Durante la prueba para la película «Amor en conserva», otra eminencia cayó en sus redes: «Groucho me preguntó si podía andar de manera que cuando lo hiciera saliera humo de su cabeza. Le dije que sí podía. Recorrí la habitación y cuando me di la vuelta, ¡salía humo de la cabeza de Groucho!». Y así obtuvo un pequeño papel en el filme, interpretando, cómo no, a la chica rubia del teatro.
El propio Barris, que armado con su cámara buscaba siempre el mejor tiro, se quedó prendado del lenguaje corporal de Monroe mientras preparaba un guión. «Comenzaba tumbándose para relajarse lo máximo posible para estudiar; lo sujetaba por encima de la cabeza o contra su pecho; levantaba una pierna cuanto podía; relajaba la otra con la rodilla doblada; movía la cabeza de un lado para otro, y cerraba los ojos, como si durmiera un sueño profundo. También podía ponerse de rodillas, como un gato preparado para saltar», relata.

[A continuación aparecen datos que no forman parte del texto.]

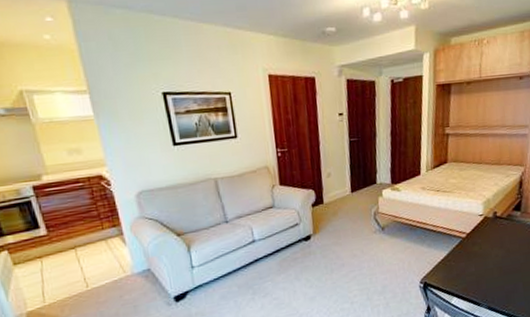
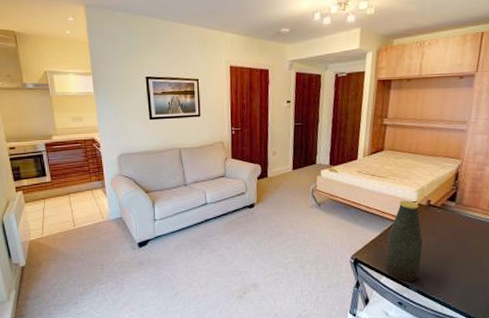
bottle: none [455,214,491,299] -> present [386,200,423,281]

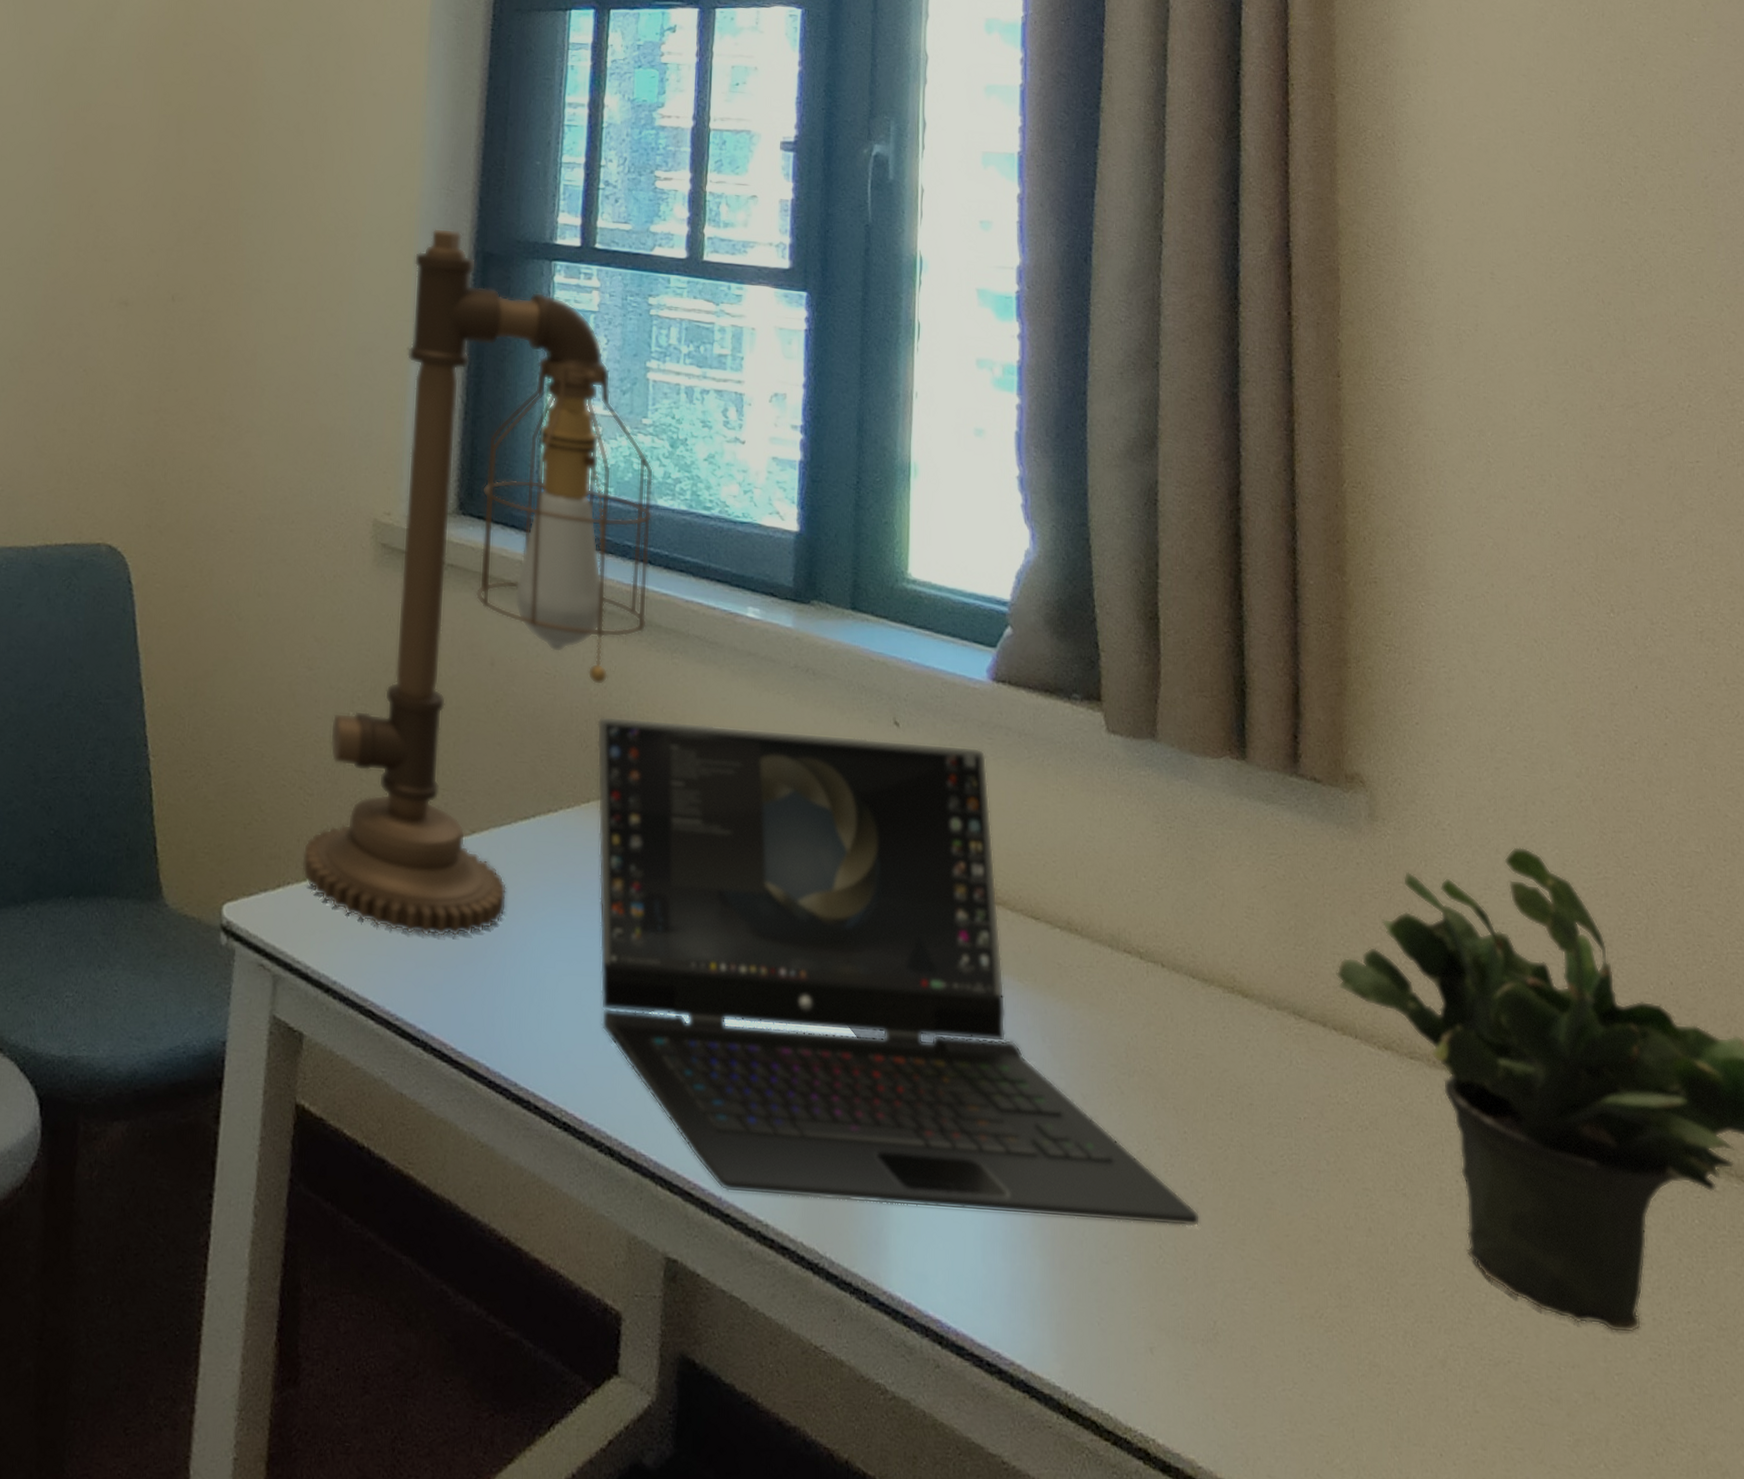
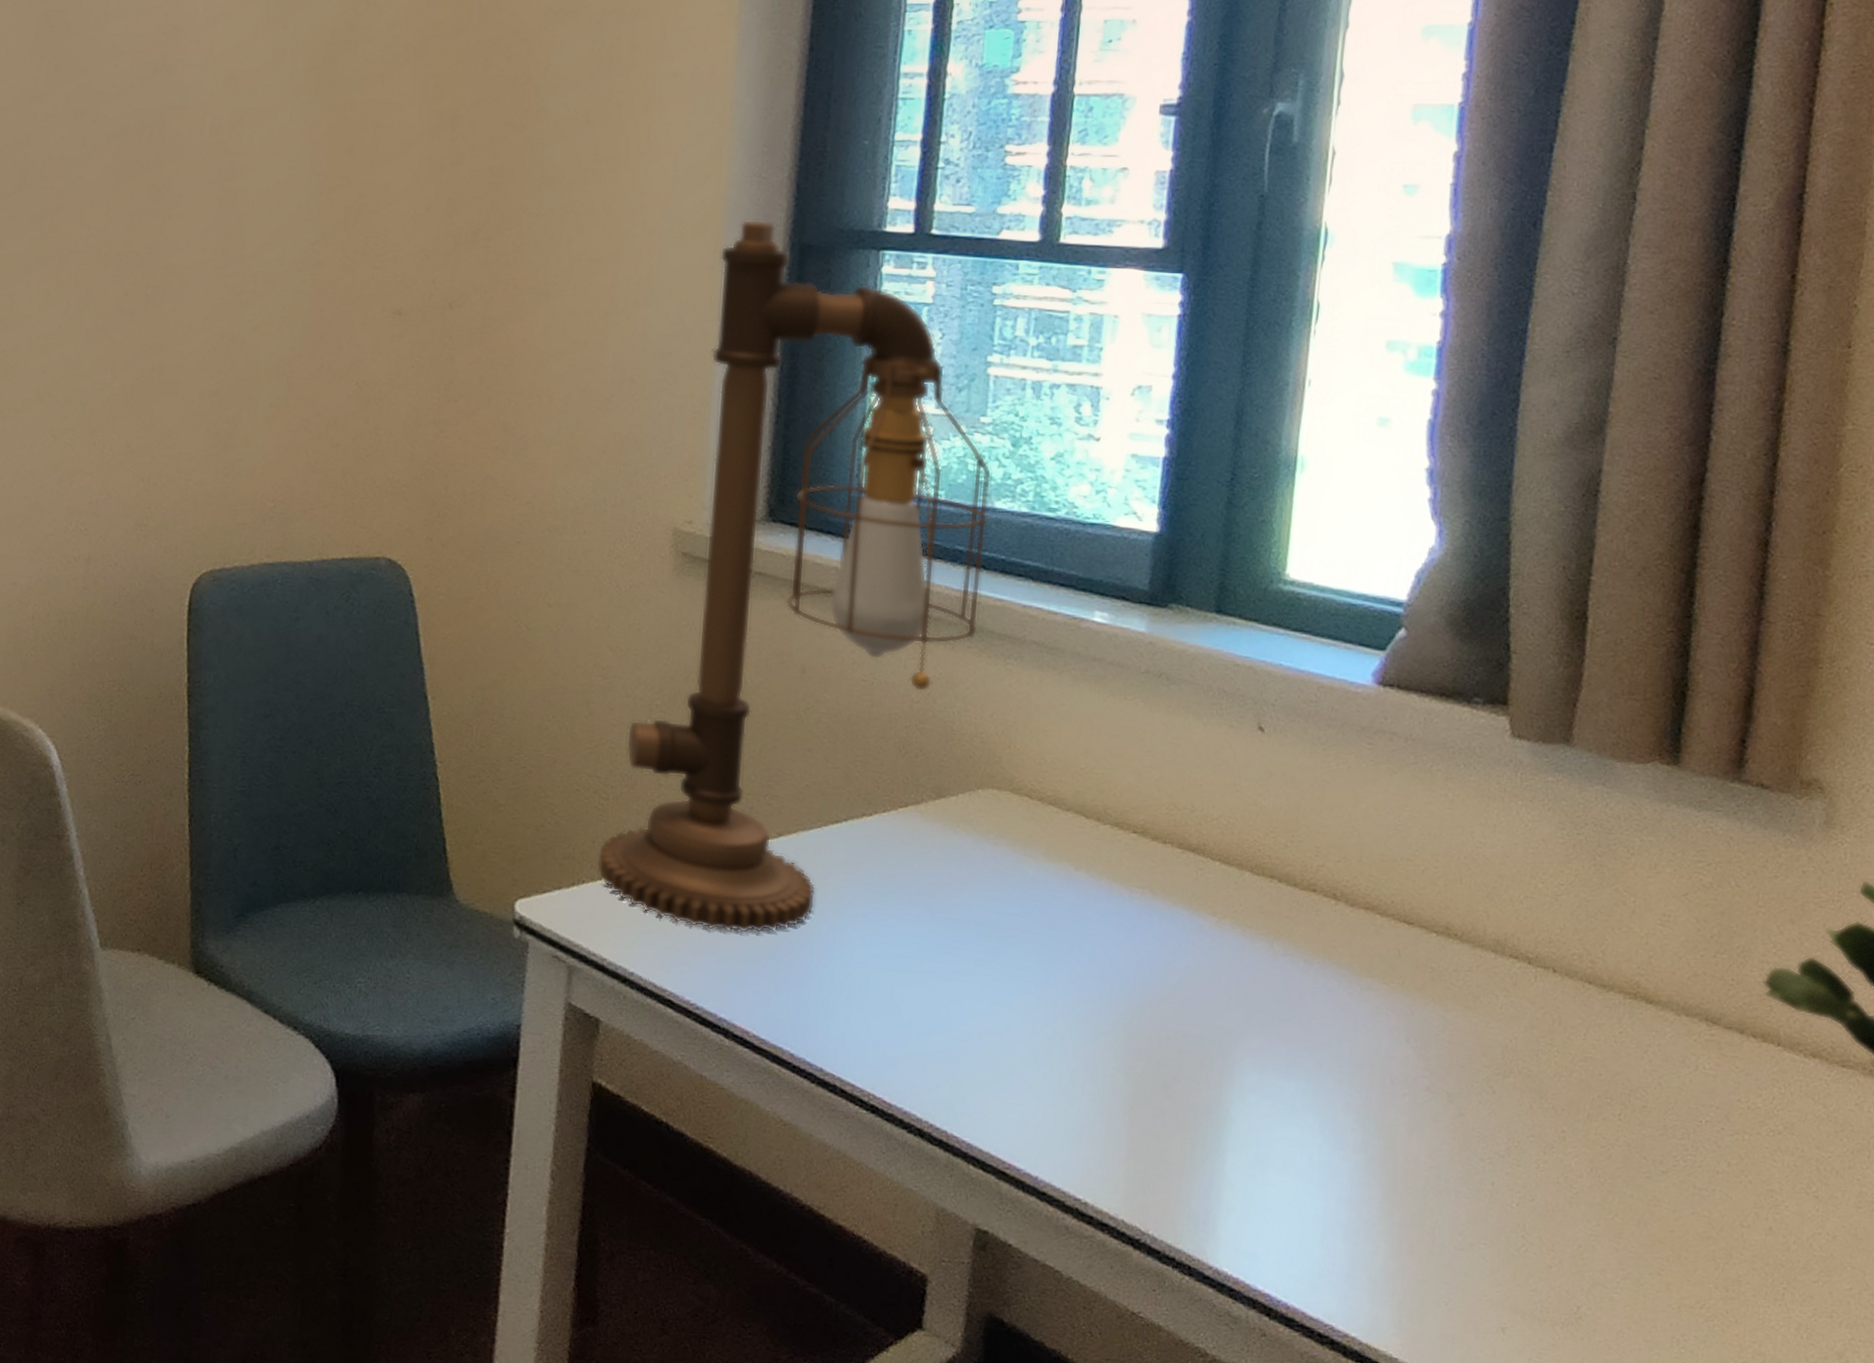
laptop: present [596,716,1201,1227] -> none [914,722,1573,1220]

«Siempre hay dos versiones de una misma historia», reconocía habitualmente la actriz. Entre captura y captura en Santa Monica Beach en 1962, poco antes de que encontraran su cuerpo inerte, Marilyn Monroe desnudó su alma con Barris. Los enigmas que nunca quiso desvelar, gritaban por sí solos ante la cámara. «Esta soy yo, sin pecas ni nada; la auténtica yo», contaba al revisar las instantáneas. Nunca pudo guardar secretos para los fotógrafos.
Ella, que se había acostumbrado a interpretar a otros personajes y olvidarlos al terminar la película, no conseguía hacer lo mismo con su vida; siempre expuesta, perseguida. «Su rostro tiene una edad indefinida y me recuerda a la condesa descalza. Odiaba ponerse zapatos, y su flequillo dorado caía constantemente sobre su ojo derecho. Aún con treinta y seis años, miraba y actuaba como una adolescente», recordaba Barris, quizás uno de los últimos en hablar con la actriz.
Tras su muerte, la cámara siguió buscándola. Pero, después de aquel 5 de agosto de 1962, ya nunca más volvió a encontrarla. Su público, que la aupó cuando nadie se atrevía a ver más allá de la superficie, y sus amigos más cercanos, nunca pudieron olvidarse de la agridulce Marilyn Monroe. Su férrea determinación evitó que Ella Fitzgerald sufriese la discriminación racial que imperaba en la época, y la cantante de jazz, tras su muerte, reconoció que era «una mujer muy especial y adelantada a su tiempo, solo que no lo sabía».
Truman Capote, compañero de fatigas de esas starlets en las que la actriz siempre procuró no convertirse, se despidió de su amiga como mejor sabía, con palabras. El escritor le dedicó uno de los relatos de «Música para camaleones», en el que se hace eco de una conversación con Miss Collier, una de sus mecenas: «No es una actriz, en absoluto, en el sentido tradicional. Lo que ella tiene, esa presencia, esa luminosidad, esa inteligencia deslumbrante, nunca podía salir a relucir en el escenario. Es algo tan frágil, tan sutil, que solo la cámara puede captarlo. Es como un colibrí en vuelo: solo la cámara puede congelar su poesía». Capote siempre se escondía cuando ella le preguntaba cómo la describiría. Prefería no caer en las redes de la tormentosa Marilyn. Pero terminó cediendo, atrapado por su magnetismo.
-Marilyn: ¿Cómo contestarías a esa pregunta? (Su tono era juguetón, burlón, y sin embargo sincero al mismo tiempo: quería una respuesta honesta). Apuesto a que dirías que era una palurda.
-Capote: Por supuesto, pero también les diría?
(Ya se iba la luz. Ella parecía desvanecerse con la claridad, mezclarse con el cielo y las nubes, retroceder y ocultarse detrás. Yo quería alzar la voz por encima de los gritos de las gaviotas y preguntarle: «Marilyn, Marilyn, ¿por qué todo tuvo que salir así? ¿Por qué es una mierda esta vida?»)
-Capote: Yo diría?
-Marilyn: No te oigo.
Capote: Diría que eres una hermosa niña.